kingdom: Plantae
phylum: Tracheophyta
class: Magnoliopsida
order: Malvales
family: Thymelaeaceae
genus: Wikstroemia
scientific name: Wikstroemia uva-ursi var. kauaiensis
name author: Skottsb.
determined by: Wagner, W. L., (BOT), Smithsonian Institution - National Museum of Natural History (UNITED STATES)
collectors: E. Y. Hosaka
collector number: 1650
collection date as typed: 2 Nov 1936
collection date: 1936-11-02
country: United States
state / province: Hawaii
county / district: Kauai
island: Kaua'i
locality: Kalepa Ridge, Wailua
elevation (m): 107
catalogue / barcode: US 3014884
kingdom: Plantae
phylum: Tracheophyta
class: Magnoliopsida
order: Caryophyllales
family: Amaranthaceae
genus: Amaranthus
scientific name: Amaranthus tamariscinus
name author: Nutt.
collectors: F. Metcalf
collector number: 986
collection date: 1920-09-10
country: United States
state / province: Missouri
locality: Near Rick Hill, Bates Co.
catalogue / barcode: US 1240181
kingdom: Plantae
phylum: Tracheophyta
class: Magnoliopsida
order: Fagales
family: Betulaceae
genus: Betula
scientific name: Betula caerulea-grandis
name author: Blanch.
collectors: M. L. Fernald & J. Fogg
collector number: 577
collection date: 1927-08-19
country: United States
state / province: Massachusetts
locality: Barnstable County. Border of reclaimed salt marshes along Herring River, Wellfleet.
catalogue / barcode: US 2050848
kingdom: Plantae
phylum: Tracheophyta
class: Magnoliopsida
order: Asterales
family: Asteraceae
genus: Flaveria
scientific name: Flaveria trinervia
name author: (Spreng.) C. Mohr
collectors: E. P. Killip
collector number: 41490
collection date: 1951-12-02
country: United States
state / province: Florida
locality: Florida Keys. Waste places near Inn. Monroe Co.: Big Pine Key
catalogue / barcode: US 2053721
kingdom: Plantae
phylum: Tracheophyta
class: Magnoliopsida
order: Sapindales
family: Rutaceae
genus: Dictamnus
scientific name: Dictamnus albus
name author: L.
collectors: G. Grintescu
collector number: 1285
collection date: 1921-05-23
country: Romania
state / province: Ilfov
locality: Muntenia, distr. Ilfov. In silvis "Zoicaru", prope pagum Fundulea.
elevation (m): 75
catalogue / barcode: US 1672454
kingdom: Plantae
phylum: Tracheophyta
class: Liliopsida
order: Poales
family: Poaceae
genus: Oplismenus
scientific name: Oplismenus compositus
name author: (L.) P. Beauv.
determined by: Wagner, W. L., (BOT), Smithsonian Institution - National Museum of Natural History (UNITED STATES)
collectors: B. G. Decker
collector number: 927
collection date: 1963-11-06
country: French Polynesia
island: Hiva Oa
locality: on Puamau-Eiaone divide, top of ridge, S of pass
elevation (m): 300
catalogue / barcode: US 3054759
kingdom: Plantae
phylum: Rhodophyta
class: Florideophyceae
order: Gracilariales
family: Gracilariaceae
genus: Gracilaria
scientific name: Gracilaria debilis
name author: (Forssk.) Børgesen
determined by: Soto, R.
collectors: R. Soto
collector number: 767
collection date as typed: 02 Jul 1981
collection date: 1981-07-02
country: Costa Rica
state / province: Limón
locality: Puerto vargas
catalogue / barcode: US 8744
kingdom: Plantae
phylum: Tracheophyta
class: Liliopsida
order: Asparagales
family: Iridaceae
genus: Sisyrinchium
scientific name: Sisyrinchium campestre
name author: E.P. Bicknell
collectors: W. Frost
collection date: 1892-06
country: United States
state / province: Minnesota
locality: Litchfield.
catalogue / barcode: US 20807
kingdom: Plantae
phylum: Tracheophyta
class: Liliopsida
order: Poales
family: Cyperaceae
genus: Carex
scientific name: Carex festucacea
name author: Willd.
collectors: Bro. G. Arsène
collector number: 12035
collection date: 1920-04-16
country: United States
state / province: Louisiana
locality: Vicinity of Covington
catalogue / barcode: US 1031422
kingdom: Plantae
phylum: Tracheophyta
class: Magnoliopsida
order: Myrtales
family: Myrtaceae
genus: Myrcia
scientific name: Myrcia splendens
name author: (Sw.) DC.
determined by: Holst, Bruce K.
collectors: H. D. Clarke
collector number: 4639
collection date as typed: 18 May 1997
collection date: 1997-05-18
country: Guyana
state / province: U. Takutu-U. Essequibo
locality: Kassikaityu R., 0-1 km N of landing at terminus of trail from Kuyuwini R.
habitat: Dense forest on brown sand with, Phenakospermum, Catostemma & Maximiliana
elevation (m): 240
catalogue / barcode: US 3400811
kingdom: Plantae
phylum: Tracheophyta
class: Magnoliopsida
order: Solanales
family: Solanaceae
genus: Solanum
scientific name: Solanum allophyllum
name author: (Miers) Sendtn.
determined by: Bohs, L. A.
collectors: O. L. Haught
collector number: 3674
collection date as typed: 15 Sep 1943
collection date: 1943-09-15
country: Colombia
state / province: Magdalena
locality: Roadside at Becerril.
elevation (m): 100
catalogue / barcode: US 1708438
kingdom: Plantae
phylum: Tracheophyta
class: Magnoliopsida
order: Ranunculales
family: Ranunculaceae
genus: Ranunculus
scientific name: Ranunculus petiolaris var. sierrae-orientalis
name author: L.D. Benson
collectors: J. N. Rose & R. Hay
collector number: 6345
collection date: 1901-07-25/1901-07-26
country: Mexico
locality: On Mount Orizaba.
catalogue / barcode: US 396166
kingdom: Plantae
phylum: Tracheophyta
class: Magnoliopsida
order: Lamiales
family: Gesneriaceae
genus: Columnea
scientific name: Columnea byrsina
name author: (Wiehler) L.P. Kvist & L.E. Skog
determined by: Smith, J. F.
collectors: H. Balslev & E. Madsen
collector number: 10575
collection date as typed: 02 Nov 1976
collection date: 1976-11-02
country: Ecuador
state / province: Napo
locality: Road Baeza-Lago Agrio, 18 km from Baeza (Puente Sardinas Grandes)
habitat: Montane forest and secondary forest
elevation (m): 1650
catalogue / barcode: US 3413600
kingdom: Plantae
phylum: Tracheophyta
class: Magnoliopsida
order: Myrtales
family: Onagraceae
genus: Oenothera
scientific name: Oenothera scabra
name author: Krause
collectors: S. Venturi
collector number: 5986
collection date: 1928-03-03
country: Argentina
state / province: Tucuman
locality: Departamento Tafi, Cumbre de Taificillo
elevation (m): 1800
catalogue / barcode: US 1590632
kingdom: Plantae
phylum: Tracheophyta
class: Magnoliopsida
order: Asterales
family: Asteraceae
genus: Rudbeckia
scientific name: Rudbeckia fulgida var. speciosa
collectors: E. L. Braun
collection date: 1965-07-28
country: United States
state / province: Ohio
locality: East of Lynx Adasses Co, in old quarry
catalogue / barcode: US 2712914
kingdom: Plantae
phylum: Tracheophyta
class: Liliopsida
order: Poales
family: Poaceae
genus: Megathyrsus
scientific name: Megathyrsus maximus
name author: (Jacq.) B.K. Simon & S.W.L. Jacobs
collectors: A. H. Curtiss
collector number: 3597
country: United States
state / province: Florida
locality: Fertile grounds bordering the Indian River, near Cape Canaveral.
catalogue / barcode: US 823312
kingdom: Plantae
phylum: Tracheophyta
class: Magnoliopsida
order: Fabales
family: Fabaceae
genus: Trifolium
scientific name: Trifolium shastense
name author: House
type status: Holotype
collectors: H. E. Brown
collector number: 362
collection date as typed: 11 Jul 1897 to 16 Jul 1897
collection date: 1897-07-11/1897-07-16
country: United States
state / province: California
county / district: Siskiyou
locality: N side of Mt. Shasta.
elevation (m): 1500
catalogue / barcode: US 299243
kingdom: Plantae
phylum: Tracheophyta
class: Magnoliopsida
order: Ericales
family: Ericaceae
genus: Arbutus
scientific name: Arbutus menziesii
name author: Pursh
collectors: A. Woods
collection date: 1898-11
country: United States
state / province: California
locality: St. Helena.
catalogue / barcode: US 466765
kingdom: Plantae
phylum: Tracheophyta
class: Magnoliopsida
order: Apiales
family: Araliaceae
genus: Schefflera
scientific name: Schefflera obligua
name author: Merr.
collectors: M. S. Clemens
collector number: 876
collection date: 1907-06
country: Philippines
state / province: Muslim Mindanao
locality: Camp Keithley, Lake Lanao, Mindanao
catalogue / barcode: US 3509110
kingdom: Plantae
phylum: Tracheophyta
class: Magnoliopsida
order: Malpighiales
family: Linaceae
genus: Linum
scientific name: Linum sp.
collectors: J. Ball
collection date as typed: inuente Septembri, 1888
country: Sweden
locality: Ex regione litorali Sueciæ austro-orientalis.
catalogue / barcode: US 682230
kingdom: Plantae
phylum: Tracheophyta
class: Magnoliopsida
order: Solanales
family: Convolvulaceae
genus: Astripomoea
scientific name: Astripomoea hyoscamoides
=======
_What is required_
Extract everything from the start of the records down to the line containing "catalogue / barcode: US 1240181", both ends included, and reproduce those lines verbatim.

_Correct response_
kingdom: Plantae
phylum: Tracheophyta
class: Magnoliopsida
order: Malvales
family: Thymelaeaceae
genus: Wikstroemia
scientific name: Wikstroemia uva-ursi var. kauaiensis
name author: Skottsb.
determined by: Wagner, W. L., (BOT), Smithsonian Institution - National Museum of Natural History (UNITED STATES)
collectors: E. Y. Hosaka
collector number: 1650
collection date as typed: 2 Nov 1936
collection date: 1936-11-02
country: United States
state / province: Hawaii
county / district: Kauai
island: Kaua'i
locality: Kalepa Ridge, Wailua
elevation (m): 107
catalogue / barcode: US 3014884
kingdom: Plantae
phylum: Tracheophyta
class: Magnoliopsida
order: Caryophyllales
family: Amaranthaceae
genus: Amaranthus
scientific name: Amaranthus tamariscinus
name author: Nutt.
collectors: F. Metcalf
collector number: 986
collection date: 1920-09-10
country: United States
state / province: Missouri
locality: Near Rick Hill, Bates Co.
catalogue / barcode: US 1240181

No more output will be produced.